Research done at MIT to develop a computer system that can locate a speaker in a scene, and determine to whom they are speaking, is described in this paper. No intended application is described, but we can guess there will be uses in security systems, automated TV studios, robotic systems, or clandestine spy activities.
The system includes dual stereo cameras, and microphones in a fixed position. To calibrate the system, a person speaks directly to the cameras and microphones. The function of the audio is to determine which person is speaking. The functions of the video are to identify the speaker, by identifying moving lips, and to determine to whom they are speaking.

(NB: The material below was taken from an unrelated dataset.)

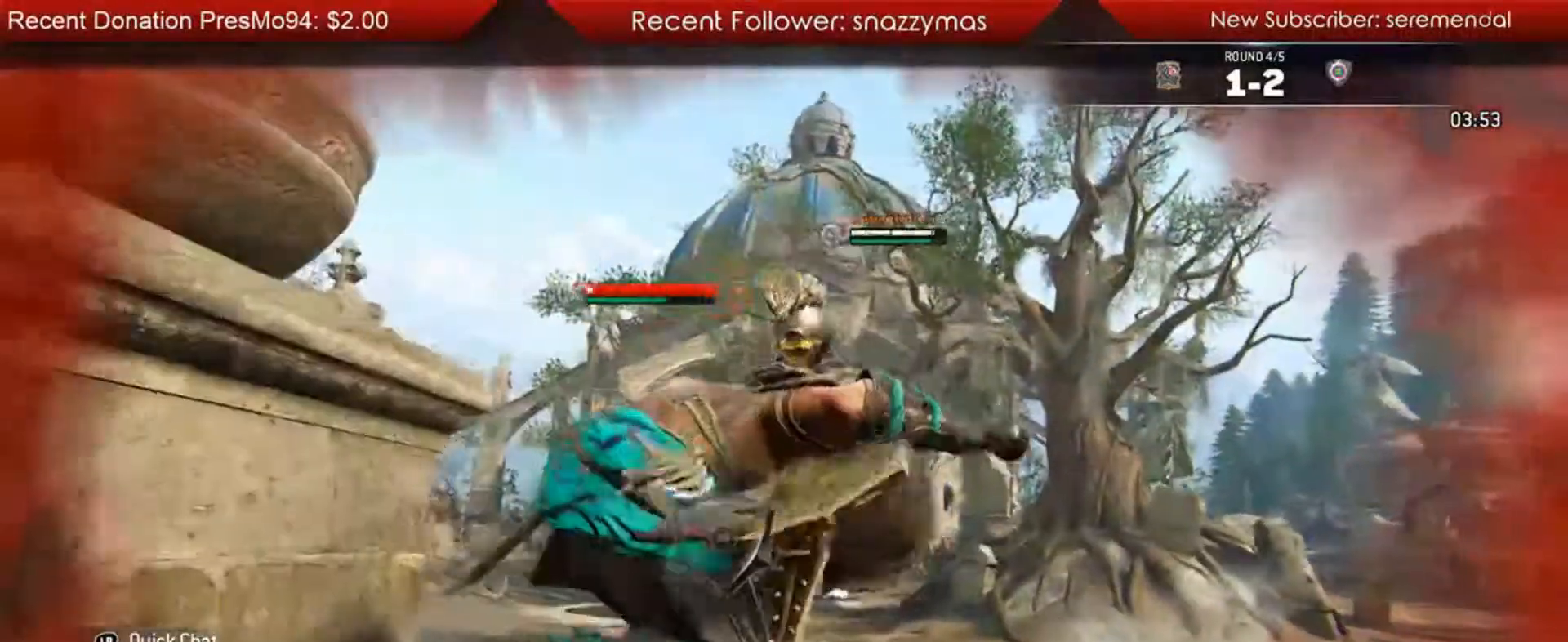
{"buttons": ["L2"], "left_stick": "center", "right_stick": "center", "events": []}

The direction of speaking is derived by sampling the one- through six-kilohertz (KHZ) band of each microphone independently. The system then computes a time difference correlation to determine speaker direction. The video can be used to locate a face, to locate face movements derived from speech, and to determine a face’s orientation (speaking direction). The system can then correlate the speaking face and the sound. The computations are described using statistical formulas of the correlation of Gaussian density, and distribution functions from the audio and video inputs. It would have been helpful if the authors included a graphical representation of the distribution functions, to demonstrate the microphone and video inputs and the formula output.
Research results show that this level of system is satisfactory if the speaker stands out from any clutter, and is facing somewhat toward the camera. Future research will seek to enhance the system using a speech recognizer and human facial model.